Quasispecies theory for evolution of modularity

Abstract

Biological systems are modular, and this modularity evolves over time and in different environments. A number of observations have been made of increased modularity in biological systems under increased environmental pressure. We here develop a quasispecies theory for the dynamics of modularity in populations of these systems. We show how the steady-state fitness in a randomly changing environment can be computed. We derive a fluctuation dissipation relation for the rate of change of modularity and use it to derive a relationship between rate of environmental changes and rate of growth of modularity. We also find a principle of least action for the evolved modularity at steady state.
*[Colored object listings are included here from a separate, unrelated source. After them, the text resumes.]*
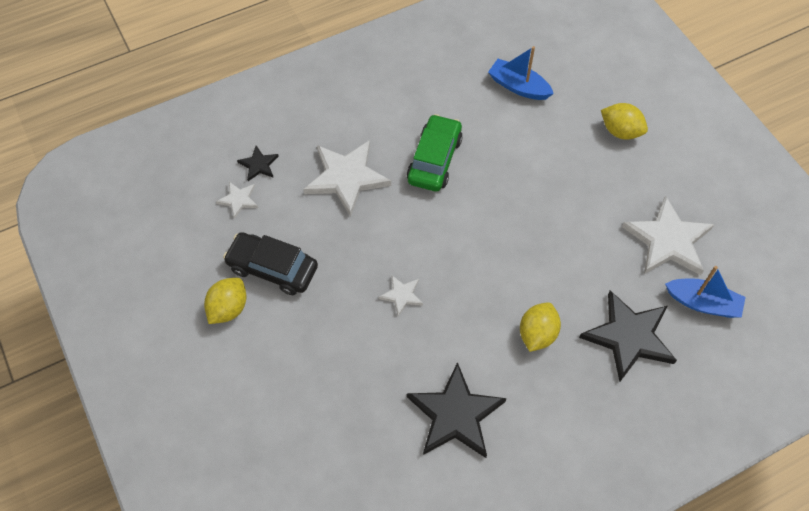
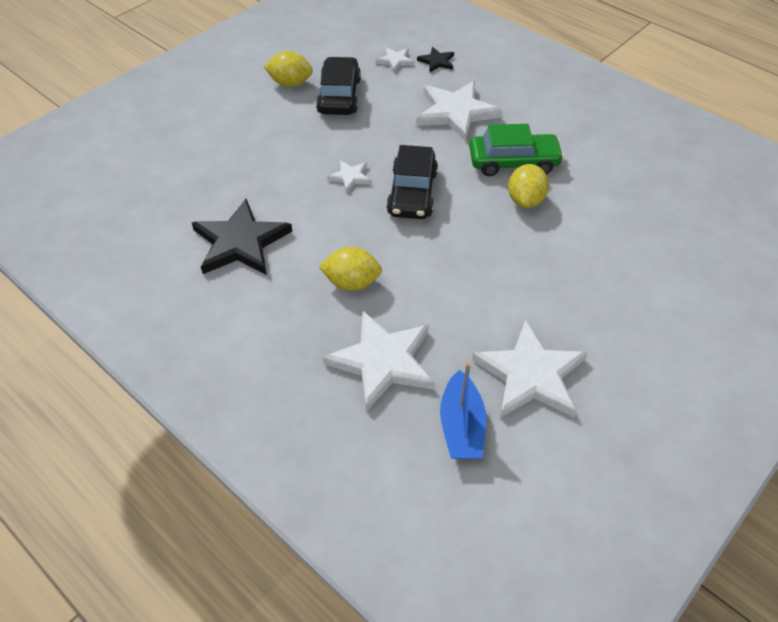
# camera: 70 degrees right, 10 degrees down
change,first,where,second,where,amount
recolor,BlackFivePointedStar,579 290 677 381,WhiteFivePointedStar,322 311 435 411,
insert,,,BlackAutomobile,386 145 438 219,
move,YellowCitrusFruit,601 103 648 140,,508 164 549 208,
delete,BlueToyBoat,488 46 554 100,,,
Finally, we compare our predictions to simulations of protein evolution and find them to be consistent.

Figures

FIG. 1

a) Shown is the fitness of a single evolving system with a given modularity as a function of time. Positive fitness means growth of the system. The environment is repeatedly changed each T = 300 time steps. Shown in b) is the average of these responses during a time 0 to T after each environmental change, averaged over many environmental changes. Shown in c) is the average response function to p = 1 environmental changes, 〈g〉(t). The response function in b) follows from a master response function curve in c), being the t*−T to t*subset where 〈g〉(t*−T) = (1−p)〈g〉(t*). Here p = 0.3 and T = 300. The present theory applies once the curve in c) has been determined.

FIG. 2

Shown is the fitness of an evolving system. a) The fitness of the non-modular (〈g0〉, solid) and block-diagonal (〈g1〉, dashed) system are shown, starting from a random initial configuration. These 〈g0〉 and 〈g1〉 are inputs to the theory. The modular system is taken to be more fit at short time and less fit at long time. b) The evolved, steady-state fitness of a system predicted by the theory in a changing environment (dot dashed), shown for varying T and p = 1. The fitness follows the high-modularity curve at rapid environmental changes, small T, and the low-modularity curve at slow environmental changes, large T. Since p = 1, the function fp=1,T (M) = 〈g(M)〉(t = T). The function 〈g(M)〉 is here taken for simplicity to be (1−M)〈g0〉(t)+M〈g1〉(t). Note the modularity tends to 1 and the fitness to 〈g1〉 for rapid environmental change (small T), and the modularity tends to 0 and the fitness to 〈g0〉 for slow environmental change (large T). The modularity calculated from theory, Eq. (13), is shown (dotted). Also shown is the theoretical result for small M, Eq. (15), to first order in l/L (short dashed). In this example L = 120, l = 10, μ = 0.01, and C = 5.77. For these particular 〈g0〉 and 〈g1〉, the modularity emerges only for environmental changes that occur on a timescale T < tc ≈ 285.

FIG. 3

The phase diagram for emergence of modularity. Below a critical mutation rate, modularity spontaneously emerges. Results are shown for f(M) = kM2/2 (solid), f(M) = kM3/2 (long-dashed), f(M) = kM4/2 (short-dashed), f(M) = kM10/2 (dotted), and f(M) = ekM − kM − 1 (dot-dashed). Results here are shown for l = 10,L = 120.

FIG. 4

Shown is modularity versus time for a population that exhibits spontaneous emergence of modularity. The curves are from theory, Eq. (1), and the data (circles) are from [27]. Two different initial conditions are shown, M(0) = 0 and M(0) = 0.38. In this example the derived underlying fitness function is f(M) = 1.4M − 1.31M2, the mutation rate is μ = 2/346, and the average number of connections is C = 346 × 2/L = 5.77.